This Article is From Sep 14, 2014

Homeless After Kargil War, They Built a Home Again. Now That's Gone Too.

Since morning, the langer of the army had closed down. Food came in the evening.

Jammu: This was not first time that Mohammed Riaz and 30 other families of Jammu's Gujjar Basti have turned homeless. Back in 1999, during the Kargil war, all these families had been uprooted from their homes in RS Pura. They had rebuilt their lives on the banks of the Tawi river. Now, they have lost everything all over again.

On September 6, when Tawi flooded its banks, these people just had to rush out of their homes to save their lives. There was no time to carry even the most basic items. A change of clothes. Or food.

Now, they are at the army's makeshift camp, depending on the free food. But even that stopped this morning when the langer was dismantled. Even by evening, they hadn't had a morsel.

Later a three-ton army truck came in, carrying rice, dal, chapati and vegetables - fulfilling army jawans' pledge to "help as long as they can". But there's not much they can do.

The army cannot be engaged in relief and rehabilitation for too long, since all training activities get suspended, which in turn, can hamper operational preparedness. After the first crush of a crisis is over, they hand over the operations to the state government.

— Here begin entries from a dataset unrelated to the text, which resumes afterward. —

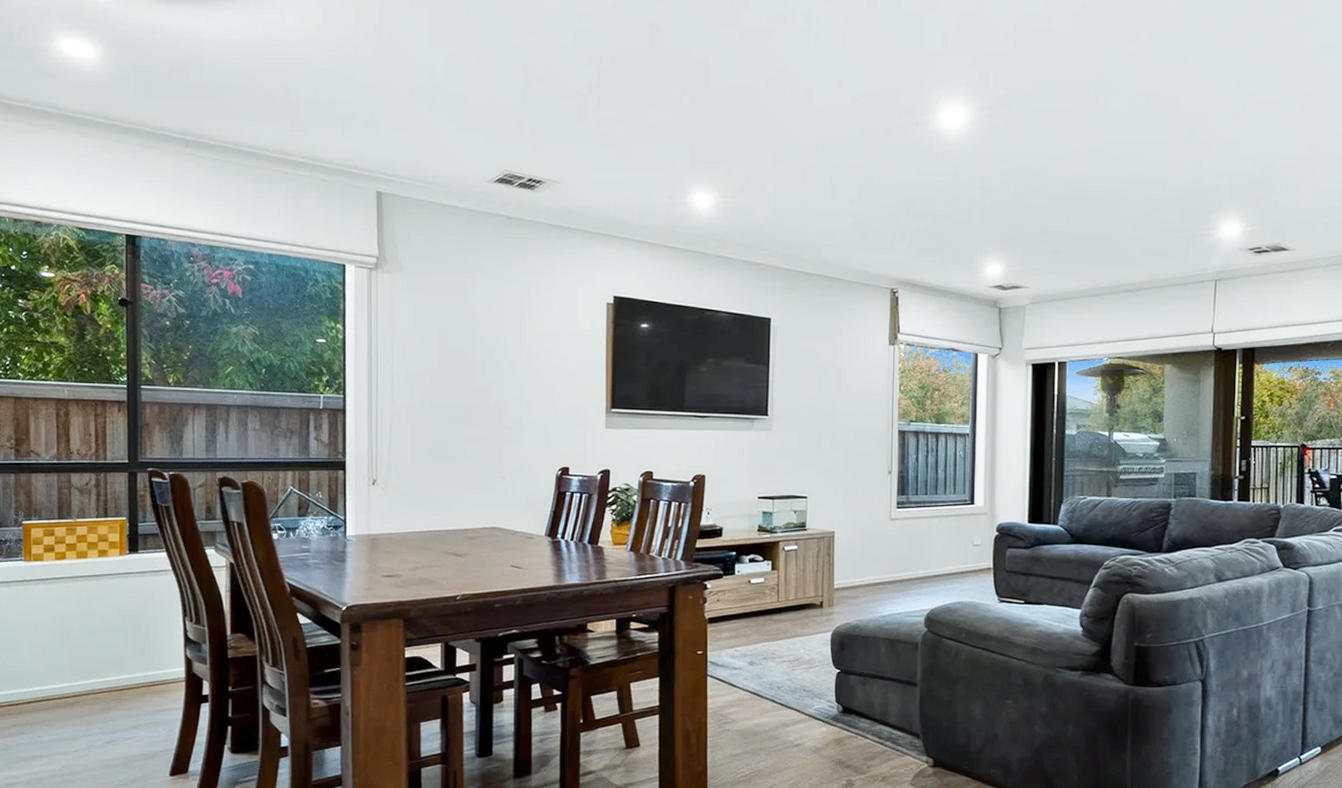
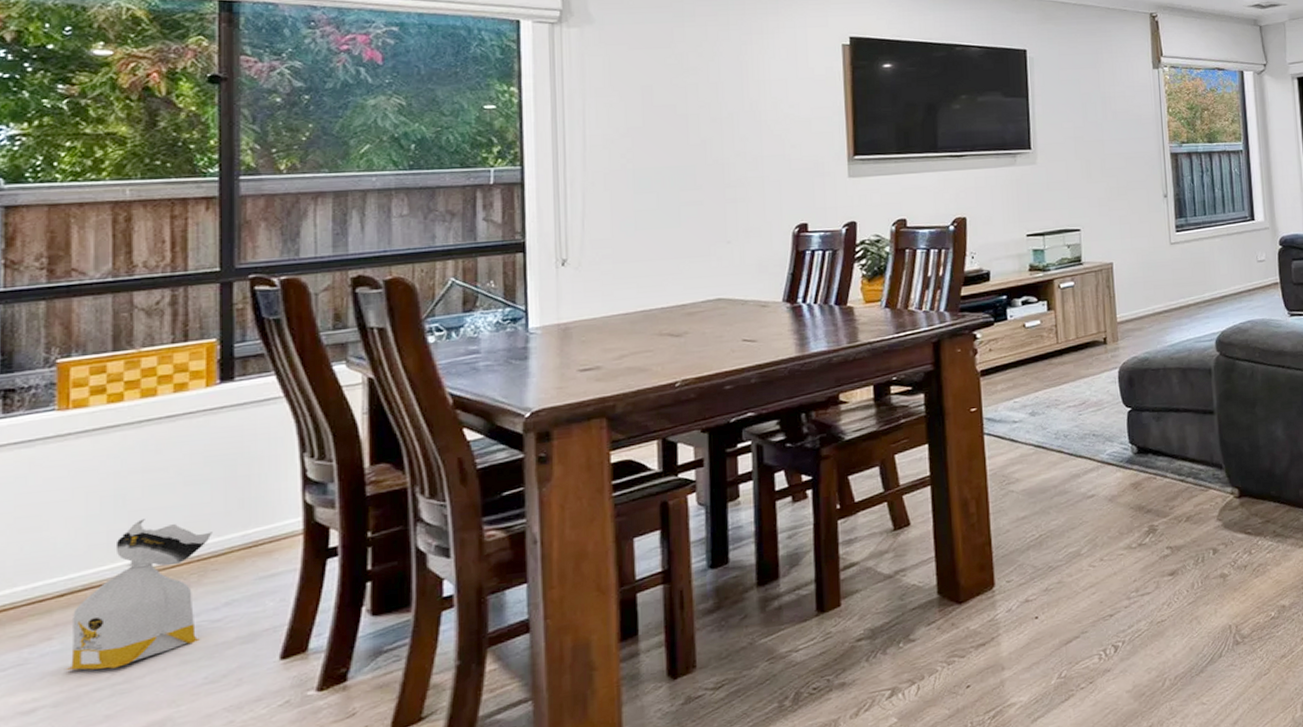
bag: none [33,653,125,763] -> present [65,519,212,671]

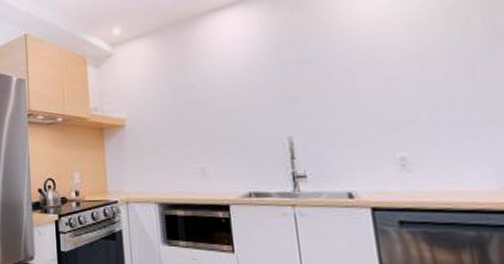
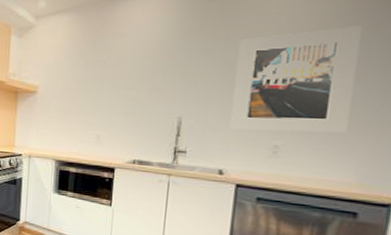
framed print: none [334,23,473,145] -> present [229,26,363,133]

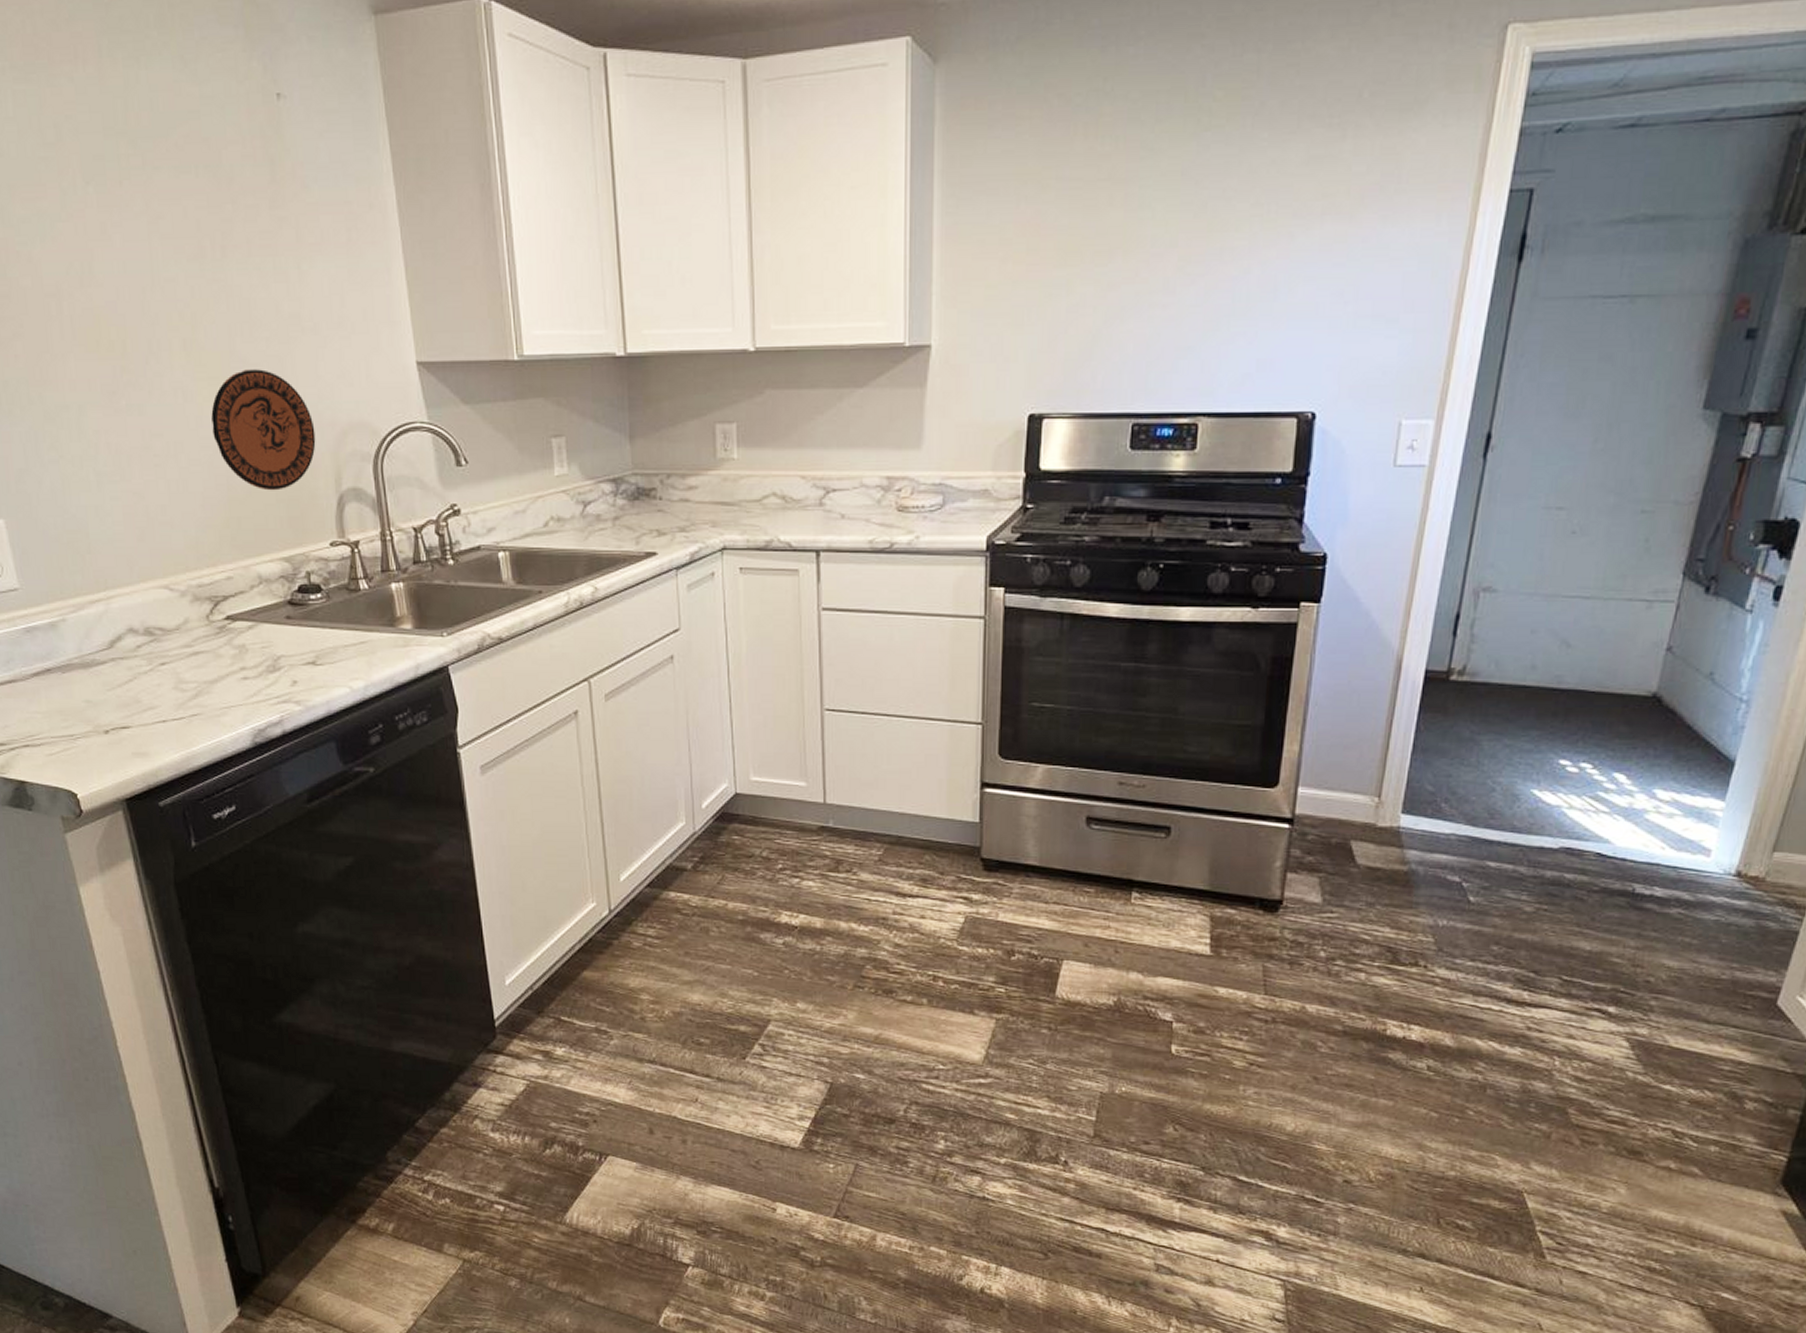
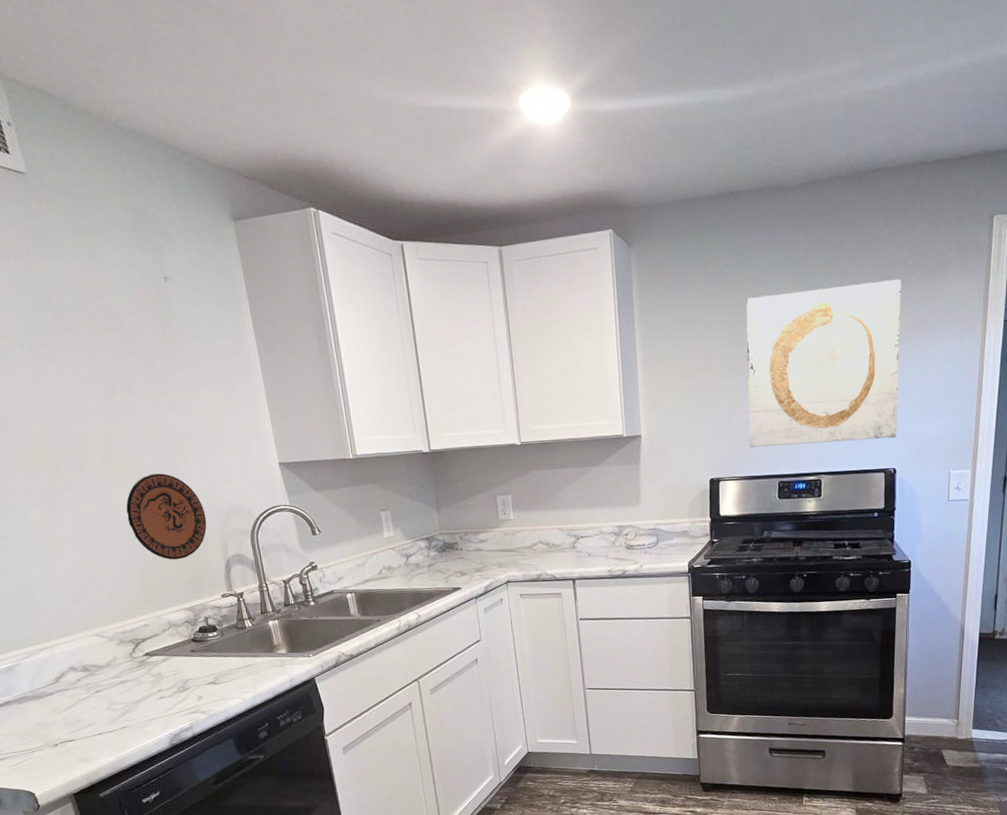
wall art: none [1091,122,1349,370] -> present [746,279,902,447]

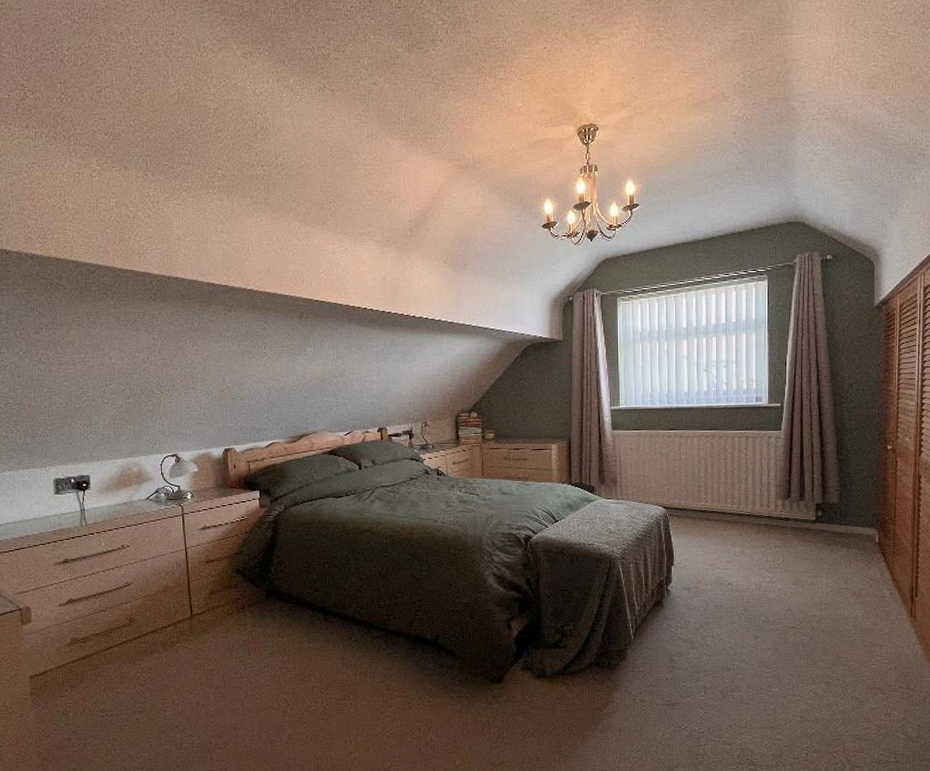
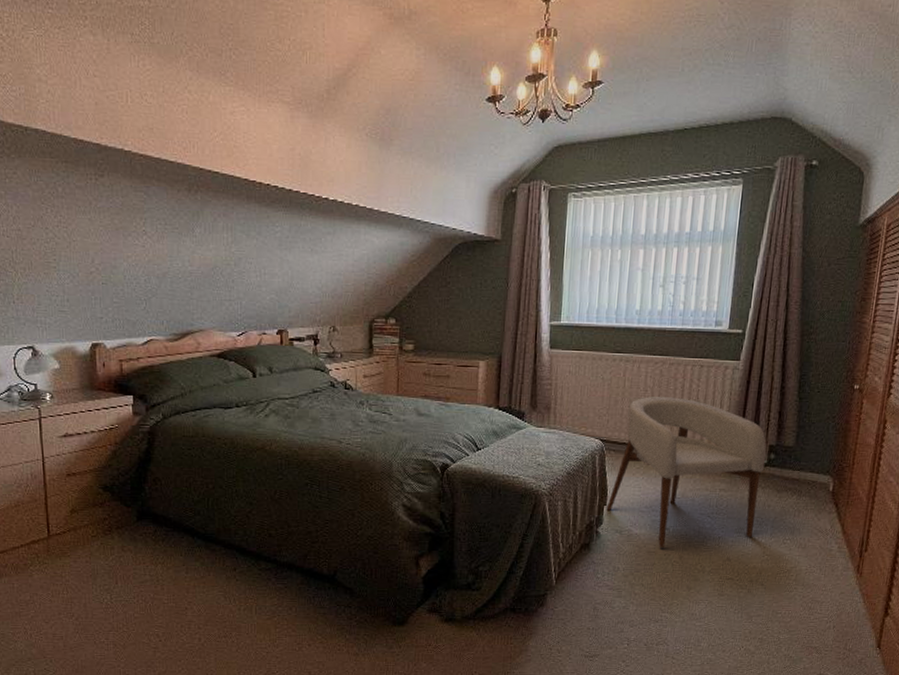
armchair: none [674,466,813,602] -> present [606,397,767,548]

For the camp inmates, uncertainty looms large. "Government officials came and took down our details, but they never came back," said Riyaz's wife Yasmin Akhtar.

But neither Riaz nor his family expect or want help from anyone -- least of all the state government.

"Had I been able to move, I could have worked as a labourer. Just pray that I get better  and can work again," said Riaz, for whom the floods had come as a double calamity. A welder by profession, he had been rendered immobile by an accident three months ago

Then, there was Farooq Malik -- a portly man with a trimmed beard who used to run a diary. Most of his cattle have gone. So has his house. Today, he has another identity - "Chachu", a sobriquet bestowed by the 15-odd kids hanging onto his shirt-tails.

Chachu's concern showed: "Over the last 15 years we had built our houses. Now we have nothing again. But it is not about us or our homes alone. What about their education? Back in 1999, most of us did not have kids."